The pattern here is worth paying attention to. The goal is clearly to keep the user inside Agent View as much as possible, rather than pushing them into individual sessions.
That makes this more than a management panel layered on top of the old interaction model. It is an attempt to redefine the relationship between user and agent: not as a single chat window, but as a stateful task board.
Current problems
Even so, there are still some rough edges.

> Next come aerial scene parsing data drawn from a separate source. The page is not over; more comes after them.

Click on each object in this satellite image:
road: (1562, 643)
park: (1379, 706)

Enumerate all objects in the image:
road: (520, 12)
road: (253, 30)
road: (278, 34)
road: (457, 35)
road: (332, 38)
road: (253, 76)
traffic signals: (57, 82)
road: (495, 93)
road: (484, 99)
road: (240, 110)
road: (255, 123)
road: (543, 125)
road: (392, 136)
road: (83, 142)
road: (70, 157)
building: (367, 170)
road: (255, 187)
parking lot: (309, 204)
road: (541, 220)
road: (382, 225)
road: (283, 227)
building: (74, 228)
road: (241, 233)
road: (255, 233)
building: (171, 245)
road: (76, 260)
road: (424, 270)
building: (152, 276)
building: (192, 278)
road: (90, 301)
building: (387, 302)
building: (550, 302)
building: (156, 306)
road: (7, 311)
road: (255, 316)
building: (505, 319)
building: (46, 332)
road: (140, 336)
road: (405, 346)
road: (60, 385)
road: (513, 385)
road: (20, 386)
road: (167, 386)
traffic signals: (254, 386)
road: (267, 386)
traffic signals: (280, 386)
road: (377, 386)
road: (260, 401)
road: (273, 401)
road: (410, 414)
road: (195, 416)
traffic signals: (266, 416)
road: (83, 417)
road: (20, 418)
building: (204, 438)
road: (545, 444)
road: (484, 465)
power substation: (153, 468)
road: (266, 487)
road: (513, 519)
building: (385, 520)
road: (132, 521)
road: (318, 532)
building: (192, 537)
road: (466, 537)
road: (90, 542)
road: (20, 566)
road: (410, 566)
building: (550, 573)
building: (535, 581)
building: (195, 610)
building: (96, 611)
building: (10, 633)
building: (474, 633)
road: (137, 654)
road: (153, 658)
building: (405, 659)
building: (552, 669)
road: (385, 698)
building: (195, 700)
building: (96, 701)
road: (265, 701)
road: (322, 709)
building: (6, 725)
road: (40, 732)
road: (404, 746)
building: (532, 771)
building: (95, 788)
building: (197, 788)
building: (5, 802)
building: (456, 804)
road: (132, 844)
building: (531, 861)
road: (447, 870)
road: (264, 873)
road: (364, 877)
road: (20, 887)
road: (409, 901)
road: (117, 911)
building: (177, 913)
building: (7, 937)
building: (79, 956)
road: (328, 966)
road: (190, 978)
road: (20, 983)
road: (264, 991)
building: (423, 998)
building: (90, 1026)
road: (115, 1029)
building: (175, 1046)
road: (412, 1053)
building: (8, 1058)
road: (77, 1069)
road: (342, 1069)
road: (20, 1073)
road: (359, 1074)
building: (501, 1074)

- It relies on a daemon process that stays resident, and I have already run into cases where it maxed out CPU usage.
- Each session starts its own Claude Code process, but it is not clear when those processes are supposed to shut down. It is easy to end up with a large number of Claude Code processes consuming system resources.
- The input box behaves differently from the interface inside a session. For example, you cannot
@files there, and you cannot search history. - Slash commands only support skills right now. Other built-in commands, such as checking usage, still require entering the session itself.
- Worktree activation can fail. This may be related to my local git setup; if branch strategy rules are defined in an existing
CLAUDE.md, worktree may not be triggered.
None of these issues change my view of the direction. An interaction model like Agent View is going to become standard. Over time, attention will shift away from managing one session at a time and toward orchestrating more work at once.